• _QUOTED PASSAGE_
I have a good deal of OOP/OOD experience, and now that I have a firm grasp of the fundamentals, I may be in a position to describe it sufficiently to help a new programmer understand the process.
I detail why I wrote HDB on its own homepage.
Suffice it to say here that I chose Ruby instead of my favored language, Python, in order to stretch my abilities as a programmer. It has been said that each programming language you learn teaches you something new about how to think about programs, and I've found that each one learned makes learning a new one that much easier.
I encourage programmers to learn new languages, but probably not on the job; the process is too time-consuming, and sometimes you end up with products that are needlessly incompatible (for example, when someone chooses to use a technology that is not as universal as another alternative) just because the programmer was, essentially, bored. In other cases, the chosen language turns out to be unsuitable for the job. Regardless, the process is often more time-consuming than you would want in a commercial environment.
You'll note initial progress is slow and later progress is bursty, progressing quickly when I had a pressing need, such as my file server getting full.
I have ignored all edits related to unit tests, which I tried to maintain with each change. I also don't force you to read comments about my comments, and ignore minor changes such as renamings which aren't necessary to follow the changes.
Initial checkin, just learning ruby, simple FileList class which has an array as a member which holds each filename, and a hash as a member, which holds each filename as a key and 1 as a value. The general idea is that the array holds the bulk of the data, in sorted order, and the hash is a fast way to lookup individual items.
Have a "without" method which returns another FileList lacking the given files, and a "without!" method which destructively removes them.

• _PARTS OF THE EXERCISE_
(a) Answer these questions from the HDB passage, please:
(i) Which language does the writer name as a favorite?
(ii) In the FileList hash, what value is stored with each filename key?
(iii) What example of a pressing need made progress speed up?
(b) Carry the HDB passage on from the point where it stops.
You can complete every task using the HDB passage alone, without the lines.

• _SOURCE MATERIAL_
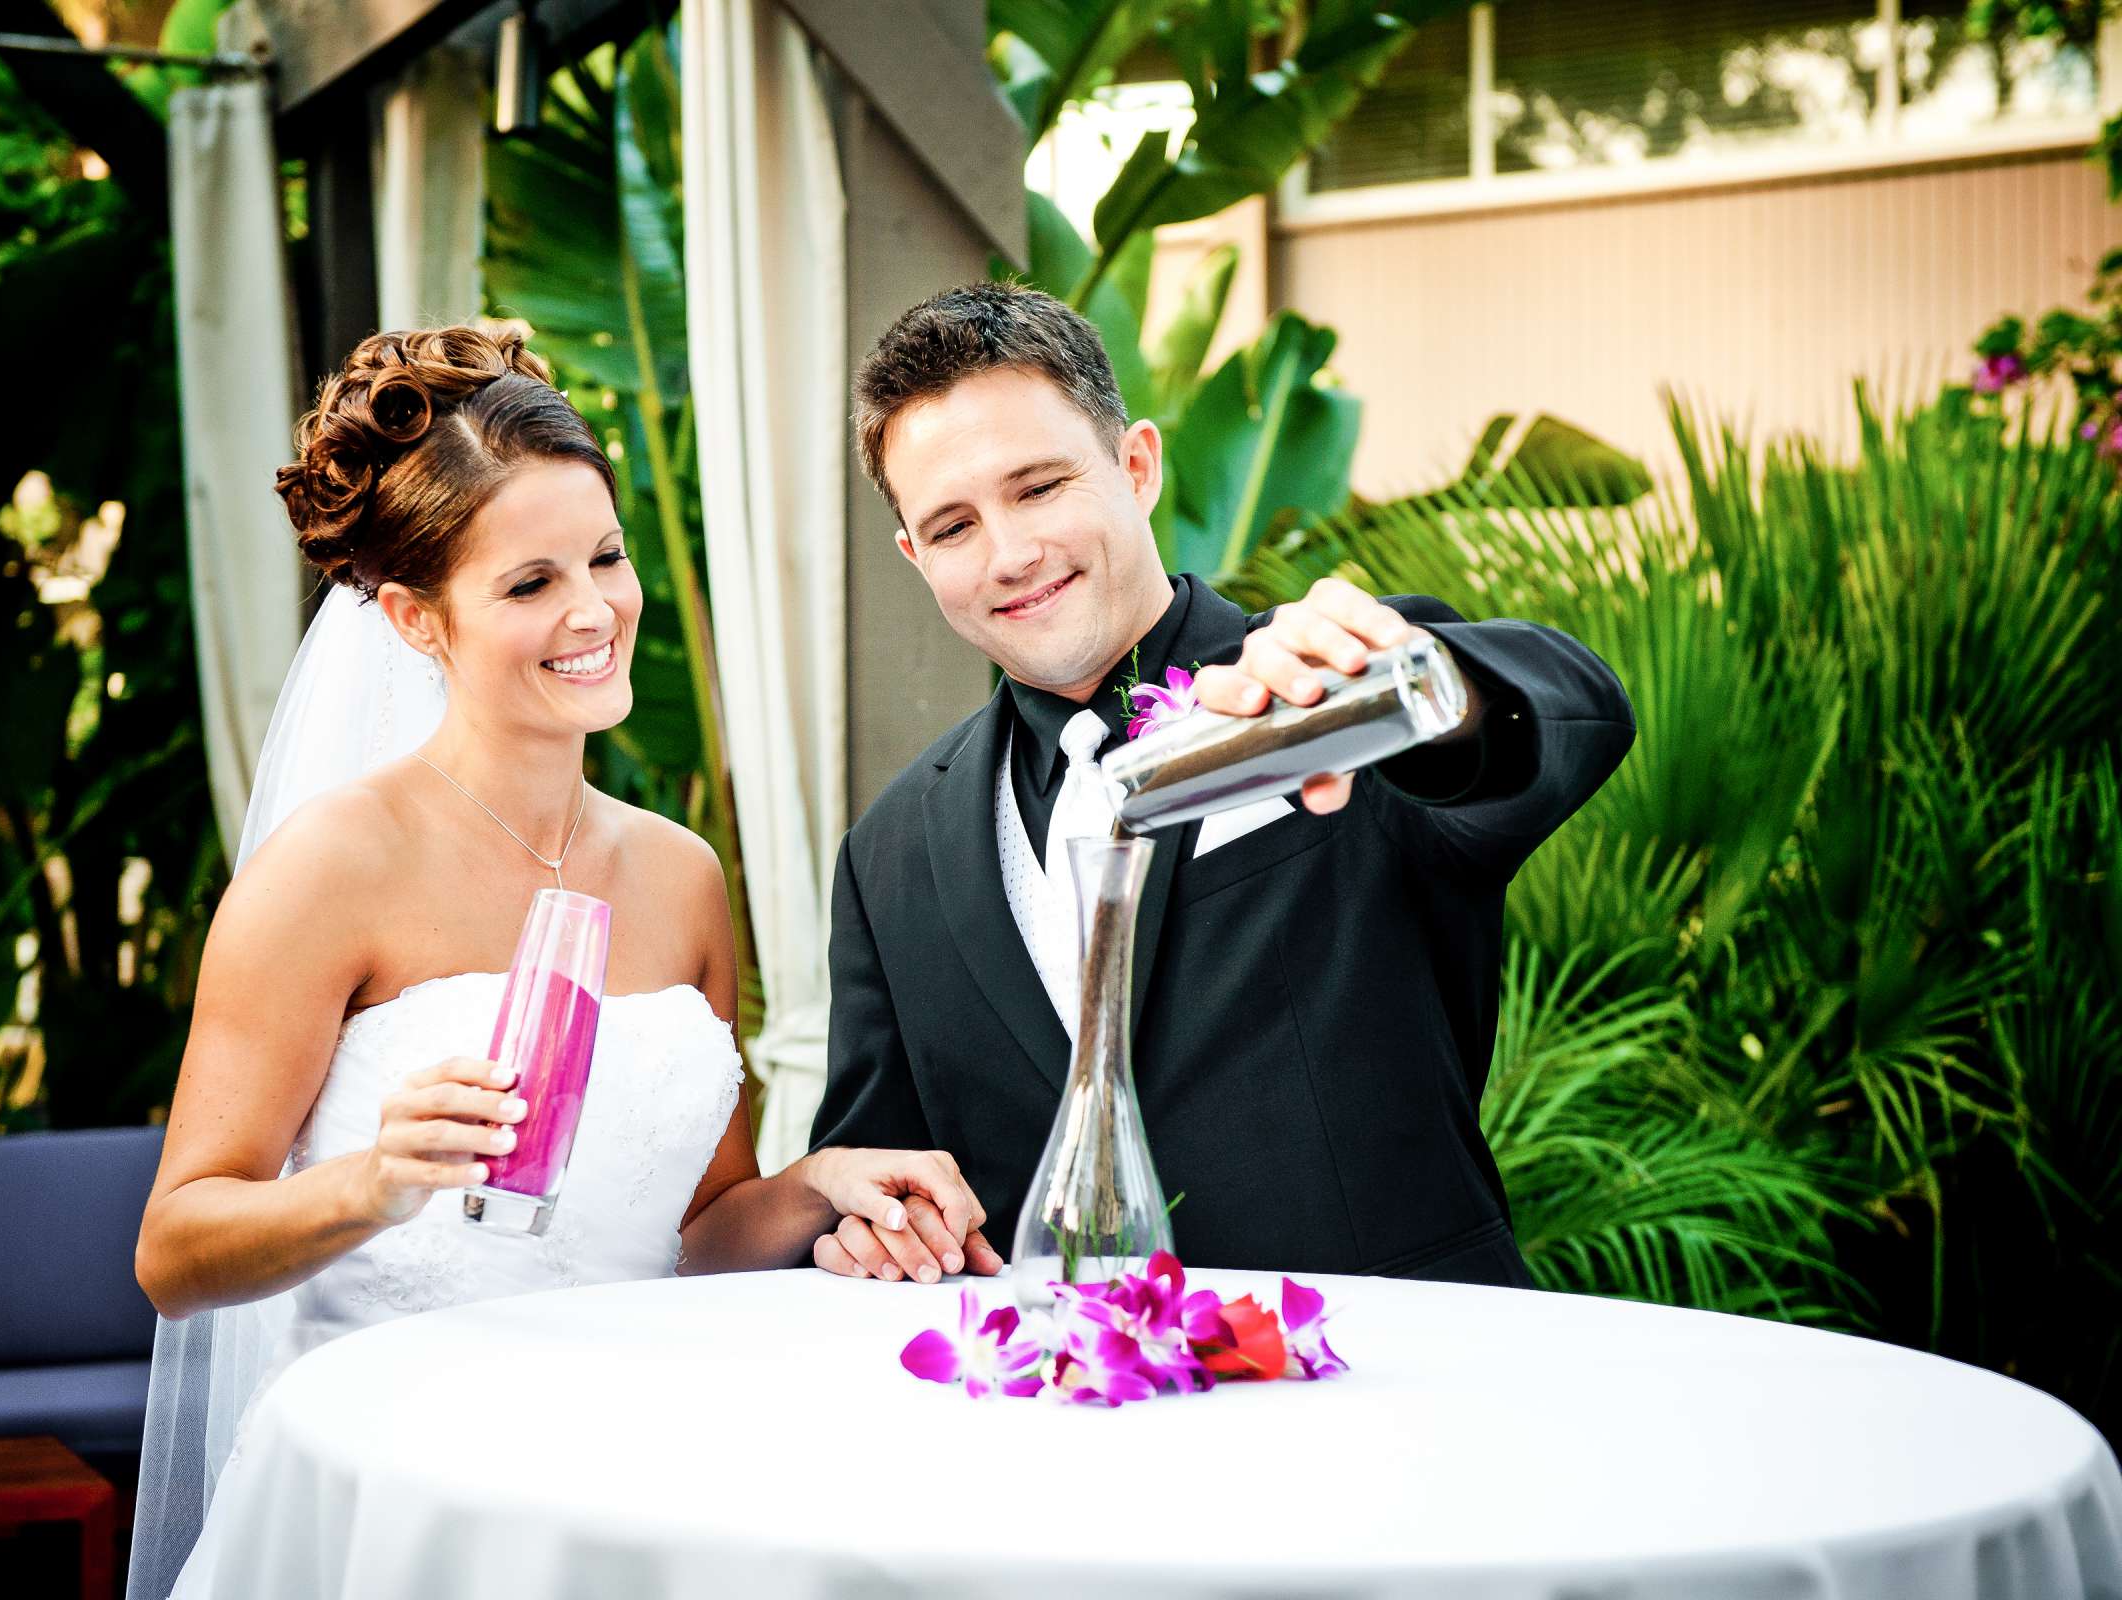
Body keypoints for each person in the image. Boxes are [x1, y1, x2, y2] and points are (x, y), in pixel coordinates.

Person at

• _ANSWERS_
(a)
(i) Python
(ii) 1
(iii) The writer's file server getting full

(b)
Manually update the hash using an update_hash method.
Awful design, but at this point I wasn't sure if I was going to look up individual items a lot (in which case a hash makes sense) or need to go through them in sorted order a lot (suggesting an array), so I ended up using both data structures in this first draft.
Renamed "without" to subtract, added an add and add! method.
Removed accessor method for hash, instead created a method that returns the results in sorted order.
When returning files, after sorting, run them through uniq to ignore duplicates.
Removed the redundant hash class; it probably uses up a lot of memory and I'm not using it for anything.
Do in-place sort! and uniq! rather than returning temporary values which are sorted and uniqified.
Learned about default parameters; if we pass nil in as the list of files to the constructor, create an empty array.
This was kind of dumb because I could just pass in [], or make [] the default parameter value, but you make these kind of mistakes when learning a new language.
Created a method that reads a FileList from a file, creating one entry for each line that I read
Created a method to write the FileList to a file, one filename per line.
Renamed write to write_file, created a write routine that accepts a file descriptor instead of a filename. Have write_file call write.
This is probably a violation of the YAGNI principle - I don't need it right now, but when I wrote it I must have had something in mind (see later entry for how it is eventually used).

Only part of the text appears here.